Far from Albany, the Citiwide van door slid open to reveal four large storage containers perched behind the driver and passenger seats. The middle seat had been removed to make room for the bins containing condoms, hygiene supplies, bleach kits and 15 food packages prepared by Bailey’s House, a homeless shelter in New York City.
After ordering off the dollar menu, Rosas, Canales and Kobrak planned the night’s outreach strategy as they quickly ate their sandwiches in the McDonald’s parking lot.
Canales warned that the streets would be quiet and explained that sex workers don’t go out as much at the beginning of the month. “A lot of girls are in the clubs,” he said. “Soldiers get their pension checks and come here to the clubs, rent a girl, go to the house and spend the whole night getting high.”
The first woman they spotted was Sue, a bleached blonde in her late 40s. She stood in the shadows of an abandoned Hunts Point warehouse with two older black men. One of the men approached Rosas to ask for food, condoms and a hygiene kit. Canales identified him as Sue’s pimp, Thaddeus. According to Rosas, Thaddeus runs a couple of shooting galleries, abandoned houses where people go to shoot up drugs. Shooting galleries also provide space where sex workers can sleep and dealers can sell drugs. “It’s crazy. You see people sleeping in the bathroom, in the living room, in the bedroom and in the hall,” Canales said.
A dark sedan pulled up to the opposite corner, one of Sue’s regulars. As she hurried to open the passenger-side door, Thaddeus called out to let her know he would wait for her to return.
According to Canales, most of the sex workers he sees have pimps. Sometimes, it is a very beneficial relationship and other times it can be exploitative. Age and addiction are two major factors that determine how much autonomy and equality sex workers have in their relationships with their pimps. Some women derive most of their emotional support from their pimps, while others just look for someone who won’t beat them and will bail them out of jail if they’re arrested.
One of Rosas’ clients put it succinctly when she defined her standards for a good pimp. “My man is a real man,” she said. “He don’t put me out on the street when it’s cold or rainy. But he will rob a motherfucker so we can eat.”
The cops are a big obstacle to Citiwide’s outreach work. Rosas described how cops frequently followed women after they stopped at the van and arrested them. Many times, cops would use the very condoms sex workers obtained from Canales and Rosas as evidence of their intent to solicit.
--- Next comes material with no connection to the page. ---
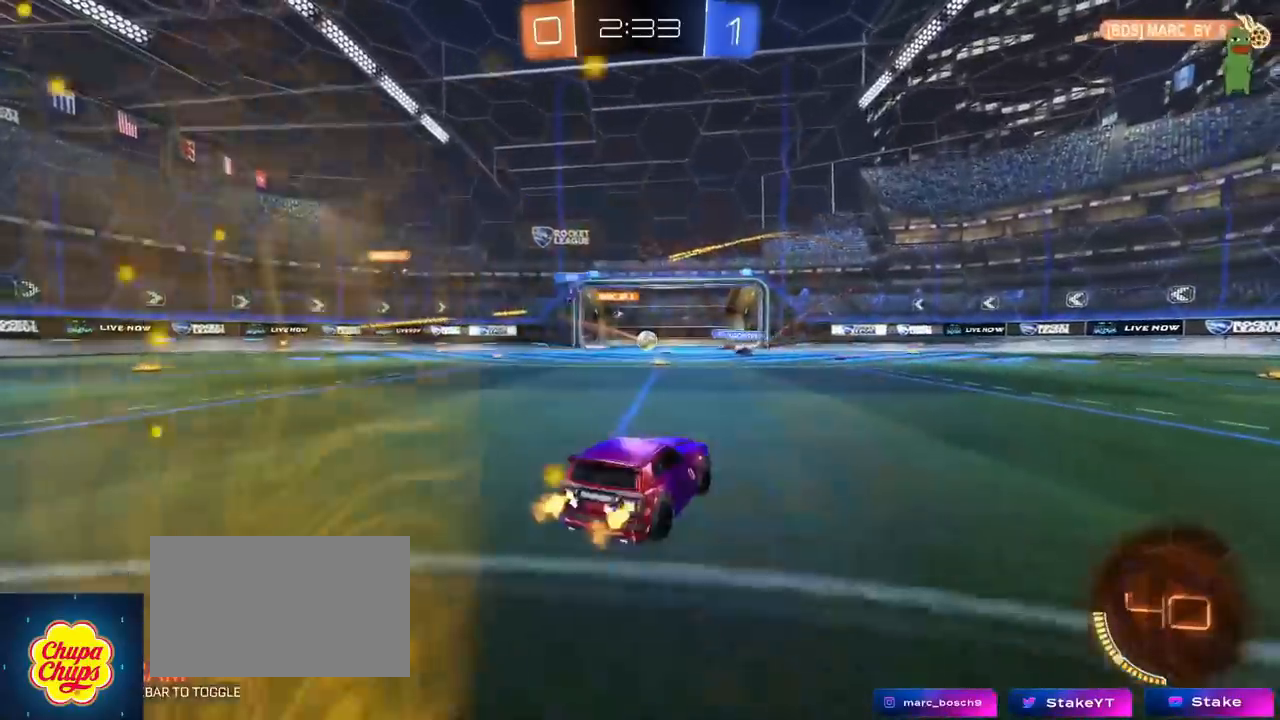
{"keys": ["d", "tab", "w"], "mouse": [], "mouse_move": "up-right", "events": [[267, "tab", "down"]]}
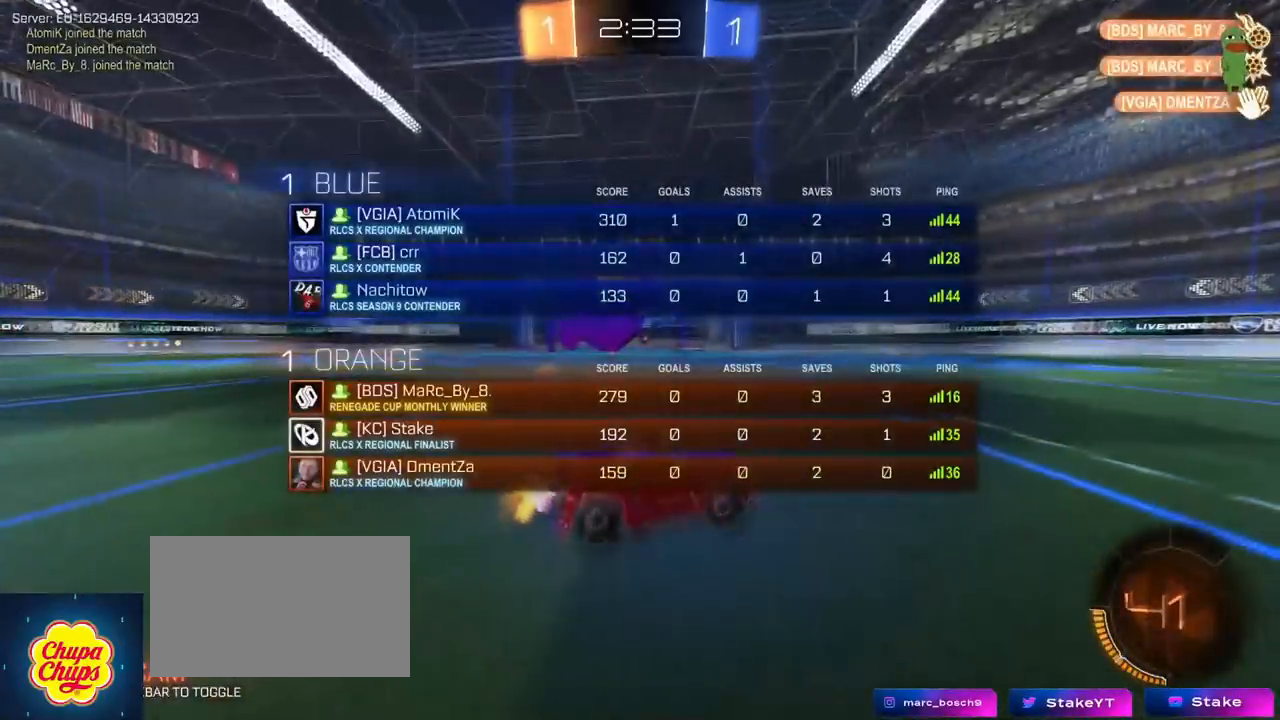
{"keys": ["d", "w"], "mouse": ["left"], "mouse_move": "right", "events": [[217, "mouse_left", "down"], [483, "tab", "up"]]}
As the night progressed, four separate arrests occurred within sight of the van. Two took place immediately after sex workers accessed services from Citiwide.
“The issue is the criminalization of carrying condoms,” said Johanna Westmacott of the Safe Horizon’s Streetwork Program. She works with trafficked minors who end up on the streets of New York. Westmacott is also a member of the PROS Network, a group of service providers and activists who are working to pass the No Condoms As Evidence bill.
A lot of sex workers said they were afraid to carry condoms because of police behavior but many face the chance of arrest because they don’t want to put themselves at risk of contracting HIV. They frequently described having their bags dumped onto the sidewalk and condoms confiscated by police.
Court records often list condoms as evidence of prostitution or loitering for the purposes of prostitution. Some supporting deposition forms list as few as one or two “NYC” condoms, distributed for free by the health department. Attorney Melissa Sontag Broudo of the Urban Justice Center warned against the public health consequences of criminalizing condoms. “It's really a public health concern for sex workers,” she said. “And for people in general, for the right to be able to protect your bodily integrity and be able to protect yourself.”